掲載本文 >>

第2発明の銅精鉱供給設備への銅精鉱の供給方法は、第1発明において、前記乾鉱庫内の各貯留空間の銅精鉱の貯留高さを測定する測定部を備えており、該測定部の測定結果に基づいて、各貯留空間に供給する前記中粒径の銅精鉱の量を調整することを特徴とする。
第3発明の銅精鉱供給設備への銅精鉱の供給方法は、第2発明において、前記乾鉱庫内の各貯留空間の銅精鉱の貯留高さを3.5m以上に維持することを特徴とする。
<銅精鉱供給設備>
第4発明の銅精鉱供給設備は、自熔炉に対して銅精鉱を供給する銅精鉱供給設備であって、前記銅精鉱供給設備が、銅精鉱を乾燥する乾燥器と、該乾燥器から供給される銅精鉱が貯留される乾鉱庫と、前記乾燥器から前記乾鉱庫に乾燥された銅精鉱を気流搬送する気流搬送部と、を備えており、前記乾鉱庫は、前記気流搬送部から乾燥された銅精鉱が供給される貯留空間を複数備えており、前記気流搬送部は、前記乾燥器によって乾燥された銅精鉱のうち、大粒径の銅精鉱を回収する大粒径精鉱回収部と、該大粒径精鉱回収部で回収されなかった中粒径の銅精鉱を回収する中粒径精鉱回収部と、該中粒径精鉱回収部および前記大粒径精鉱回収部で回収されなかった小粒径の銅精鉱を回収する小粒径精鉱回収部と、を備えており、前記中粒径精鉱回収部で回収された中粒径の銅精鉱の一部について、供給する前記乾鉱庫の貯留空間を変更する分配装置を備えていることを特徴とする。

表示データ >>
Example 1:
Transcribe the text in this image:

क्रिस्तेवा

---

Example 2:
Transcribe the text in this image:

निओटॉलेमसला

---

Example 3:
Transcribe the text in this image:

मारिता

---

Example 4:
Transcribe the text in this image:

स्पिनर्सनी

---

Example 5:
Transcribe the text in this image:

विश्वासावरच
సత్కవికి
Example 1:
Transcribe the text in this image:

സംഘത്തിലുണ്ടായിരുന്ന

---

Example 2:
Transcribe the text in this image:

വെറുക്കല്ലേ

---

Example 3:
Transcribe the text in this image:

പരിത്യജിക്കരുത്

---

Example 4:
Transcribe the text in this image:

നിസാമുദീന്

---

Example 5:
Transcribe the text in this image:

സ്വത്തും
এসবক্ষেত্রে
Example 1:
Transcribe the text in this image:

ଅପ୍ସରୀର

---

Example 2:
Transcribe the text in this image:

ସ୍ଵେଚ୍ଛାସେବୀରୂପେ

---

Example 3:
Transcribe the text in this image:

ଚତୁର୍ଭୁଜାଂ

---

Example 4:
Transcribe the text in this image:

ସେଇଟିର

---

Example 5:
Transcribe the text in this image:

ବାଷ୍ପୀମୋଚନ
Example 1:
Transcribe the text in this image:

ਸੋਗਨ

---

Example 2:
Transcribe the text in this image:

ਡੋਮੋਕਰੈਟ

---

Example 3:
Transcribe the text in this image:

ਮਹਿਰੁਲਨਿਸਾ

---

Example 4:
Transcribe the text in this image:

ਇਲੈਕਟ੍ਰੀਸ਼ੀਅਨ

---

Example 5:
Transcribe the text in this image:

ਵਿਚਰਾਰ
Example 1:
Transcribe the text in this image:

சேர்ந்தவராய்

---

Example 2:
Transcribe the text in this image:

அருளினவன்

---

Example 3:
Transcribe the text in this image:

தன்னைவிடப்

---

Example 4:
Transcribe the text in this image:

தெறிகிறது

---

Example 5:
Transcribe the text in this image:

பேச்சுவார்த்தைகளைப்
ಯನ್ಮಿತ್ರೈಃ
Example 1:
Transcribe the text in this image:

課題 >>
1. 本文について、次の問いに答えよ。
(a) 第2発明では、各貯留空間に供給する中粒径の銅精鉱の量を何に基づいて調整するか。
(b) 第3発明では、乾鉱庫内の各貯留空間の銅精鉱の貯留高さを何m以上に維持するか。
(c) 第4発明の銅精鉱供給設備は、何に対して銅精鉱を供給する設備か。
2. 本文のうち「第2発明の銅精鉱供給設備への」と「備えていることを特徴とする。」の間を、両端を含めて書き直せ。その際、「自熔炉」を「自溶炉」に入れ替えること。
データは本文とは別の資料である。

各課題の解答 >>
1.
(a) 測定部の測定結果に基づいて調整する。
(b) 3.5m以上に維持する。
(c) 自熔炉に対して銅精鉱を供給する設備である。

2.
第2発明の銅精鉱供給設備への銅精鉱の供給方法は、第1発明において、前記乾鉱庫内の各貯留空間の銅精鉱の貯留高さを測定する測定部を備えており、該測定部の測定結果に基づいて、各貯留空間に供給する前記中粒径の銅精鉱の量を調整することを特徴とする。
第3発明の銅精鉱供給設備への銅精鉱の供給方法は、第2発明において、前記乾鉱庫内の各貯留空間の銅精鉱の貯留高さを3.5m以上に維持することを特徴とする。
<銅精鉱供給設備>
第4発明の銅精鉱供給設備は、自溶炉に対して銅精鉱を供給する銅精鉱供給設備であって、前記銅精鉱供給設備が、銅精鉱を乾燥する乾燥器と、該乾燥器から供給される銅精鉱が貯留される乾鉱庫と、前記乾燥器から前記乾鉱庫に乾燥された銅精鉱を気流搬送する気流搬送部と、を備えており、前記乾鉱庫は、前記気流搬送部から乾燥された銅精鉱が供給される貯留空間を複数備えており、前記気流搬送部は、前記乾燥器によって乾燥された銅精鉱のうち、大粒径の銅精鉱を回収する大粒径精鉱回収部と、該大粒径精鉱回収部で回収されなかった中粒径の銅精鉱を回収する中粒径精鉱回収部と、該中粒径精鉱回収部および前記大粒径精鉱回収部で回収されなかった小粒径の銅精鉱を回収する小粒径精鉱回収部と、を備えており、前記中粒径精鉱回収部で回収された中粒径の銅精鉱の一部について、供給する前記乾鉱庫の貯留空間を変更する分配装置を備えていることを特徴とする。